A progress report noted that Caltrans was on track, at current and projected rates of repair and rehabilitation, to meet SB 1 performance standards for pavement overall, bridges and culverts by the end of the 10-year reporting period.
The Road Repair and Accountability Act of 2017 (Senate Bill 1) has passed a major timeline milestone, one-fifth of the way through a promised 10-year transformation of California's transportation network.
A recent progress report presented to the California Transportation Commission shows that Caltrans, to this point, is meeting or making significant strides on key SB 1 performance targets set for pavement, bridges, drainages, its signals, signs and sensors system.
But challenges remain in the pace of improvements to the bridges that Caltrans maintains, although solid progress has been made to that critical part of the State Highway System (SHS).
Caltrans analyzed the condition of its major highway components as part of an annual progress report required by the CTC. In addition to the SB 1 targets, the report measured Caltrans' performance in the same categories established in its 2018 Transportation Asset Management Plan (TAMP) that counted and assessed the condition of the highway system's many physical components, and set objectives to preserve and improve those assets.

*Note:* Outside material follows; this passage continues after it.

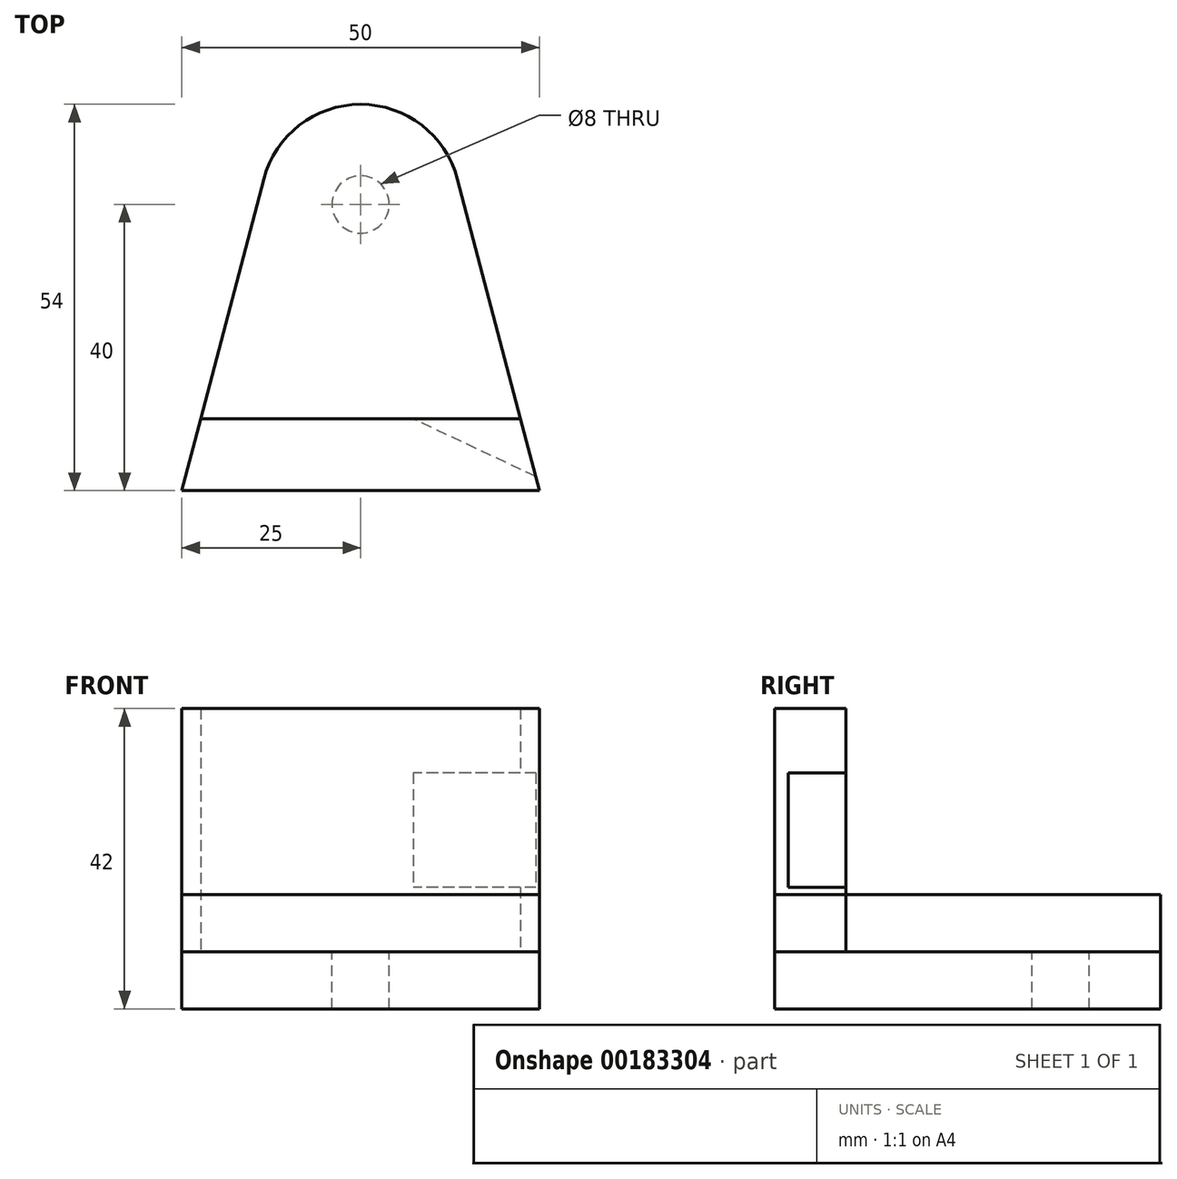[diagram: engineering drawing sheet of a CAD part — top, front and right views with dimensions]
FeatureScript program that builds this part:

The progress report noted that Caltrans was on track, at current and projected rates of repair and rehabilitation, to meet SB 1 performance standards for pavement overall, bridges, and culverts by the end of the 10-year reporting period. The interconnected grid of electrical devices and hardware known as TMS (transportation management system) was placed on monitor status, meaning it's still uncertain whether the pace of improvements will be enough to achieve 2027 goals. That same rating was accorded for a separate SB 1 category, pavement maintenance based on the number of potholes, cracks and concrete corrosion found on state routes.
SB 1, which became law in 2017, requires that Caltrans upgrade 98 percent of all three classes of state highway pavement to good or fair condition by 2027. The Department also must achieve a 90 percent rating based on Level of Service (LOS) standard for pavement deficiencies.
Caltrans now uses a laser-scanning system to evaluate pavement conditions as part of SB 1 and TAMP performance standards, replacing a previous method that relied on limited visual inspections. The new automated survey has already produced greater accuracy in grading road conditions than the old method of dispatching field crews for inspections.
SB 1 also requires that Caltrans fix 500 bridges over and above a previous annual average number of repair projects, bring its culvert system to a 90 percent or better good or fair rating, and ensure that at least 90 percent of the TMS network is in good condition.
Caltrans' TAMP rates the same highway categories, but uses more precise performance metrics for pavement and bridges.
Based on the TAMP scale, all three classifications of highway pavement are on track to reach or exceed 2027 "good" condition goals. Caltrans' culvert system was likewise improving at projected rates. The TMS system, as it was under the SB 1 reporting, was placed under a monitor status because of the possibility of falling short of long-term goals.
Under TAMP assessment standards, however, the overall condition of Caltrans bridges and tunnels lagged behind other parts of the SHS showing improvement. The early bridge and tunnel showing earned an "action required" warning, and Caltrans has intervened by taking corrective steps to quicken the pace of planned improvements.
High marks: Caltrans is on pace to exceed the 2027 bridge-fix goal mandated by SB 1. The department projects that of the almost 13,200 bridges it maintains in the state, least 1,900 will undergo fixes as defined by the CTC in the 10-year reporting period. SB 1 targets commit Caltrans to repairing or rehabilitating at least additional 500 bridges through 2027, an extra 50 a year, on top of the average of 114 that were being fixed annually prior to SB 1. Under the SB 1 formula, Caltrans is required to complete a total of 1,140 bridge fixes through 2027 —but will likely reach that goal by the 2024-25 fiscal year, two years earlier than required.
To earn credit as a "fix," a bridge project must either improve the condition of the span, either from fair to good, or poor to fair/good; perform a seismic restoration that meets federal guidelines; eliminate the vulnerability to scour conditions caused by water; or address vertical clearance or load capacity issues.
As measured by federal standards, the percentage of bridges rated in good condition dropped more than five points from 2017 to 2018, from 65.9 percent to 60.3 percent. Bridges that earned a fair rating from inspectors showed an almost five-point rise, from 30.8 percent in 2017 to 35.7 percent in 2018. The percentage of bridges rated in poor condition went from 3.3 percent to 4 percent in the same reporting period.
Caltrans estimates that percentage of bridges rated in good condition would steadily improve through the 10-year reporting period with the help of SB 1 funding. But even at the current rate of progress, that projected improvement would still fall short of the 2027 good condition target of 83.5 percent for Caltrans-maintained bridges and tunnels.